At present, the drinking water standard for calcium and magnesium ion content in China is set forth in the Standards for Drinking Water Quality from 2006. Here, the total hardness is required to be less than 450 mg/L, and no lower limit is specified. There are some studies indicate that the total hardness generated by reverse osmosis technology is less than 75 mg/L, the concentration of magnesium is less than 7 mg/L, and the concentration of calcium is less than 6 mg/L [16,17], which are all lower than the Hygienic Standard of Mineralization for Low-Mineral-Level Drinking Water.

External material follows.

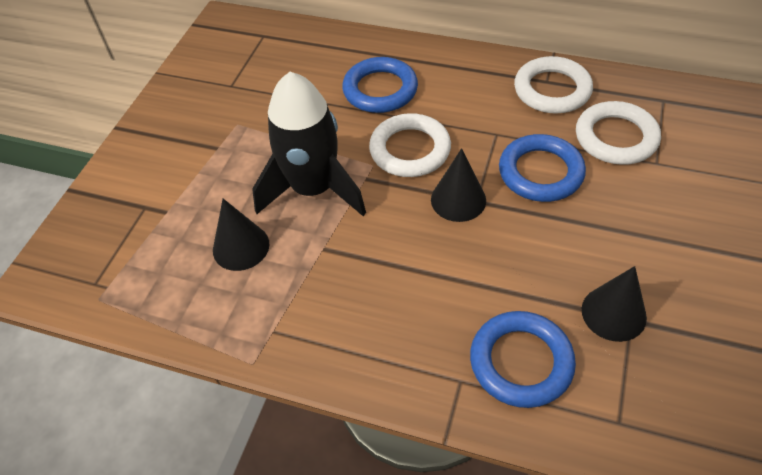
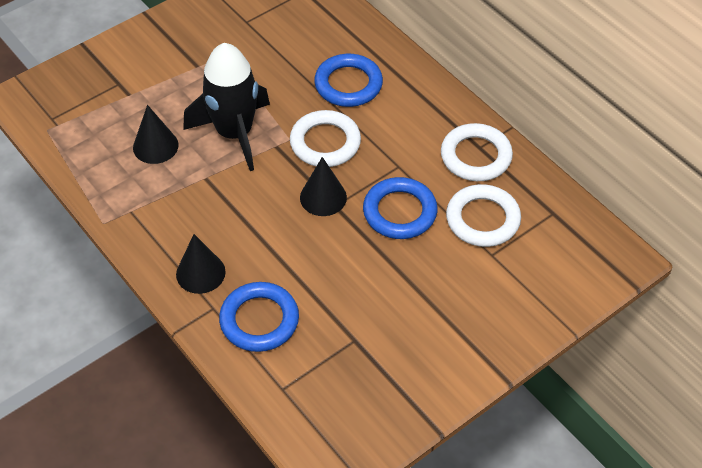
camera: 30 degrees right, 0 degrees up
(613, 313) = (347, 329): black cone -> black cone (200, 273)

Our multivariate logistic regression analysis showed that obesity, hypertension, alcohol consumption, and irritability were all risk factors for CVDs, while physical activity was a positive factor against CVD risk. The previous work on CVDs has indicated that dyslipidemia of different obesity types over 35 years old in China is higher than that of the general population, and the Report on Cardiovascular Health and Diseases in China 2020 showed that tobacco use, diet, physical activity, body weight, and psychology can affect CVD risk as well [30]. In addition, studies in Suzhou have shown that drinking alcohol more than 2 times a week can increase the risk of CVDs compared with non-drinking [31]. Analysis of high-risk factors for CVDs in Jilin Province [32] has also indicated that people who drink alcohol, and are overweight or obese are more likely to suffer from CVDs. The analysis also found that anxiety, irritability, and other adverse emotions can interact with the central nervous system and endocrine nervous system so as to bring about vasoconstriction, increase blood pressure and glucose levels, accelerate the progression of atherosclerosis, and even increase the risk of CHD [33]. Water accounts for about 70% of the total mass of the human body. According to the Chinese Dietary Guidelines, healthy adults need about 2500 mL of water every day. As a new source of fresh water to help alleviate the shortage of fresh water throughout parts of China and the rest of the world, the long-term effects of desalinated water on human health cannot be ignored. Our research suggests that further studies should therefore be carried out, especially those that can establish a cohort focused on the long-term effects of the calcium and magnesium levels in desalinated water on CVDs.

5. Conclusions

This nested case-control study does not provide evidence for an appreciable effect of desalinated water on the risk of CVDs. Any effect is likely to be extremely small and of considerably less risk than that of already-well-recognized cardiovascular risk factors. The results in this study clearly show that CVDs were related to unhealthy lifestyles, such as lack of physical activity, alcohol consumption, and negative mood. Future large prospective studies are required to examine the association between desalinated water and the risk of CVDs further. In addition, longer follow-up times are also needed to investigate the association between the level of calcium and magnesium in people living in different environments (such as heavy seafood eaters and no seafood eaters) and the incidence of CVDs.